The following notation is required for the proposed method of generating solutions. Given ${\displaystyle v\in V}$  and a subset ${\displaystyle S\subseteq C=V}$ , we denote by ${\displaystyle N[v\ |\ S]}$  the set of uncovered nodes by ${\displaystyle S}$  from the closed neighborhood ${\displaystyle N[v]=\{v'\ |\ (v',v)\in E\}\cup \{v\}}$  of ${\displaystyle v}$ .

An example of a method for probabilistically constructing solutions to the Minimum Dominating Set problem consists of the following probabilistic greedy approach.

Input 1: Graph ${\displaystyle G=(V,E)}$  under consideration
Input 2: Values for parameters ${\displaystyle dr}$ , ${\displaystyle l_{\text{size}}}$ 
${\displaystyle S={\text{null}}}$ 
while ${\displaystyle S}$  is not a dominating set do
    with probability ${\displaystyle dr}$  do
        add ${\displaystyle {\text{arg max}}_{v'\in C_{\text{opt}}}\{|N[v'\ |\ s]|\}}$  to ${\displaystyle S}$ 
    otherwise
        consider a subset ${\displaystyle L\subseteq C_{\text{opt}}}$  of size ${\displaystyle \min\{|C_{\text{opt}}|,l_{\text{size}}\}}$  such that 
        ${\displaystyle {\big |}N[v\ |\ S]{\big |}\geq {\big |}N[v'\ |S]{\big |}}$  for all ${\displaystyle v\in L}$ , ${\displaystyle v'\in C_{\text{opt}}\setminus L}$ 
        add a node selected uniformly at random from ${\displaystyle C_{\text{opt}}}$  to ${\displaystyle S}$  
end while

It starts with an empty solution to which it iteratively adds a node, until it forms a valid solution, that is: a dominating set. A higher probability of selection is given to nodes with a higher amount of uncovered elements by the partial solution under construction in their closed neighborhoods.

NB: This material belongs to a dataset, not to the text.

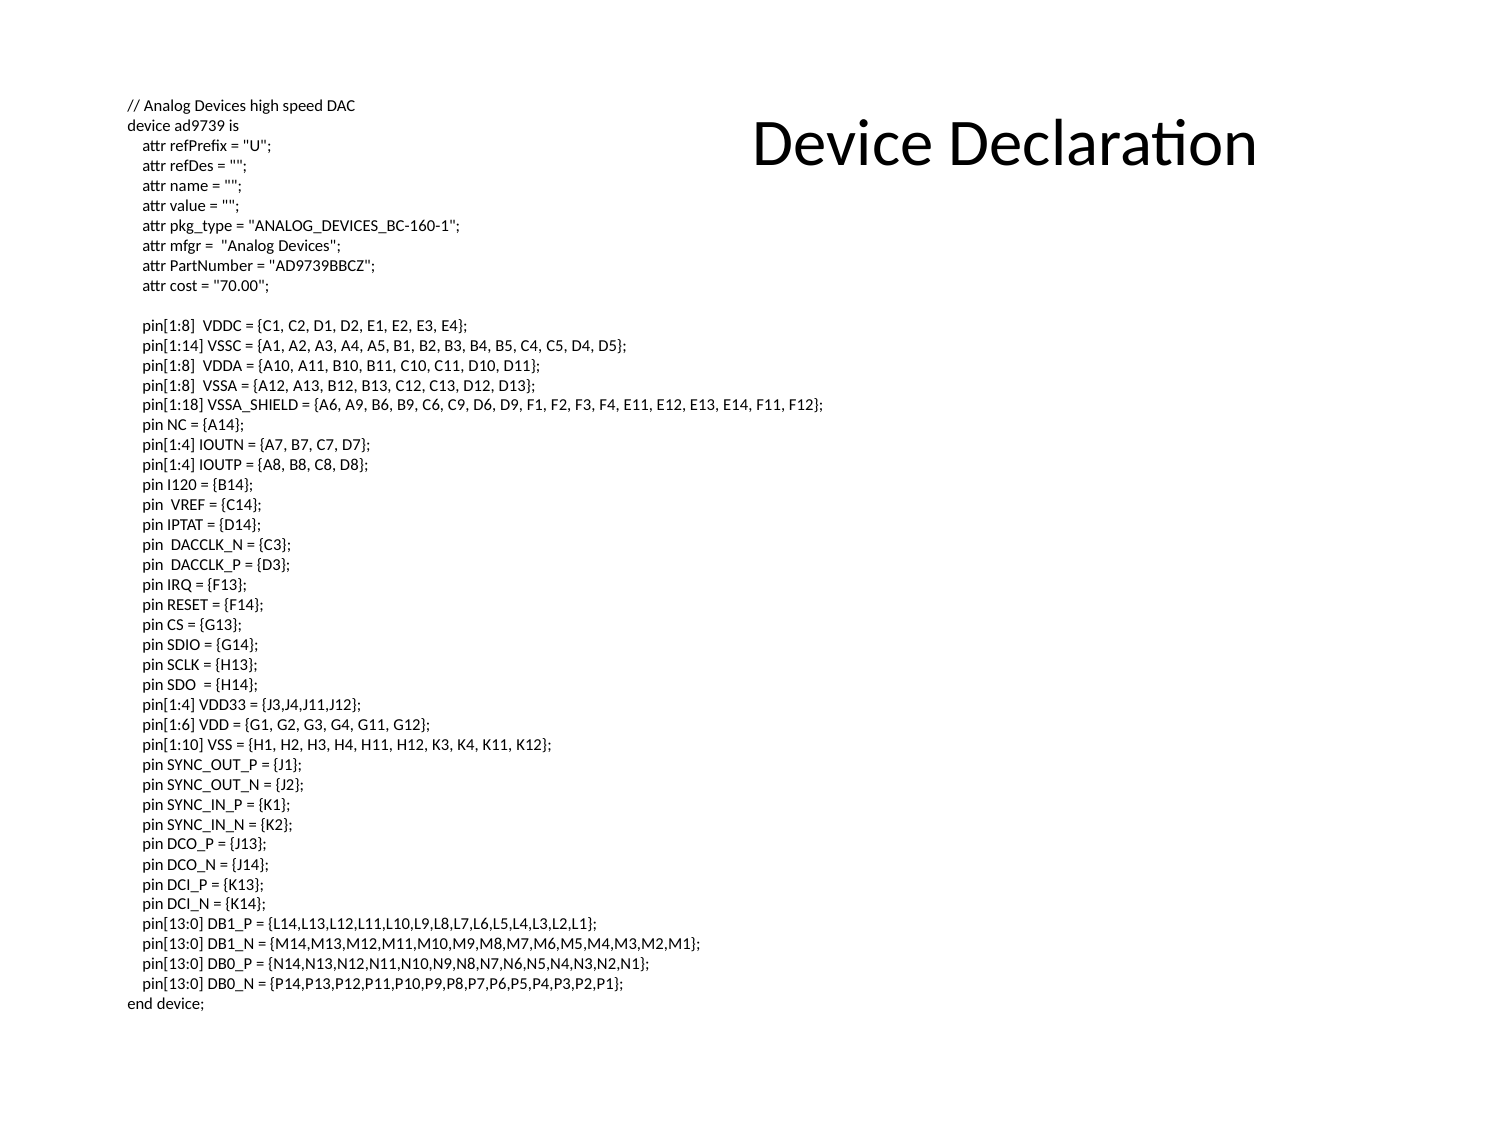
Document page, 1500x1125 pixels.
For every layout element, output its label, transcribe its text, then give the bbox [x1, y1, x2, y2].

text_box // Analog Devices high speed DAC device ad9739 is attr refPrefix = "U"; attr refDes = ""; attr name = ""; attr value = ""; attr pkg_type = "ANALOG_DEVICES_BC-160-1"; attr mfgr = "Analog Devices"; attr PartNumber = "AD9739BBCZ"; attr cost = "70.00"; pin[1:8] VDDC = {C1, C2, D1, D2, E1, E2, E3, E4}; pin[1:14] VSSC = {A1, A2, A3, A4, A5, B1, B2, B3, B4, B5, C4, C5, D4, D5}; pin[1:8] VDDA = {A10, A11, B10, B11, C10, C11, D10, D11}; pin[1:8] VSSA = {A12, A13, B12, B13, C12, C13, D12, D13}; pin[1:18] VSSA_SHIELD = {A6, A9, B6, B9, C6, C9, D6, D9, F1, F2, F3, F4, E11, E12, E13, E14, F11, F12}; pin NC = {A14}; pin[1:4] IOUTN = {A7, B7, C7, D7}; pin[1:4] IOUTP = {A8, B8, C8, D8}; pin I120 = {B14}; pin VREF = {C14}; pin IPTAT = {D14}; pin DACCLK_N = {C3}; pin DACCLK_P = {D3}; pin IRQ = {F13}; pin RESET = {F14}; pin CS = {G13}; pin SDIO = {G14}; pin SCLK = {H13}; pin SDO = {H14}; pin[1:4] VDD33 = {J3,J4,J11,J12}; pin[1:6] VDD = {G1, G2, G3, G4, G11, G12}; pin[1:10] VSS = {H1, H2, H3, H4, H11, H12, K3, K4, K11, K12}; pin SYNC_OUT_P = {J1}; pin SYNC_OUT_N = {J2}; pin SYNC_IN_P = {K1}; pin SYNC_IN_N = {K2}; pin DCO_P = {J13}; pin DCO_N = {J14}; pin DCI_P = {K13}; pin DCI_N = {K14}; pin[13:0] DB1_P = {L14,L13,L12,L11,L10,L9,L8,L7,L6,L5,L4,L3,L2,L1}; pin[13:0] DB1_N = {M14,M13,M12,M11,M10,M9,M8,M7,M6,M5,M4,M3,M2,M1}; pin[13:0] DB0_P = {N14,N13,N12,N11,N10,N9,N8,N7,N6,N5,N4,N3,N2,N1}; pin[13:0] DB0_N = {P14,P13,P12,P11,P10,P9,P8,P7,P6,P5,P4,P3,P2,P1}; end device; [112, 87, 1375, 1021]
title Device Declaration [587, 45, 1425, 233]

Note that this procedure depends on two parameters ${\displaystyle dr\in [0,1]}$  and ${\displaystyle l_{\text{size}}\in \{1,2,\dots ,|V|\}}$ , which control the diversity of the solutions generated.

Exact solver

The following simple ILP model, together with a commercial ILP solver, can be employed as the exact solver used in the Solve step of CMSA.

${\displaystyle \min \sum _{v_{i}\in V}x_{i},\quad {\text{subject to}}\sum _{v_{j}\in N(v_{i})}x_{j}+x_{i}\geq 1,\ {\text{for}}\ v_{i}\in V}$ 

Notably, the Solve step applies the exact solver to the sub-instance ${\displaystyle C'}$ , hence the following constraint has to be added: ${\displaystyle x_{i}=0}$  for all ${\displaystyle v_{i}\in C\setminus C'}$ .

With these three components, CMSA can be straightforwardly applied to the MDS problem.

References

1. Construct, Merge, Solve & Adapt. doi:10.1007/978-3-031-60103-3.
2. Blum, Christian; Pinacho, Pedro; López-Ibáñez, Manuel; Lozano, José A. (2016-04-01). "Construct, Merge, Solve & Adapt A new general algorithm for combinatorial optimization". Computers & Operations Research. 68: 75–88. doi:10.1016/j.cor.2015.10.014. ISSN 0305-0548.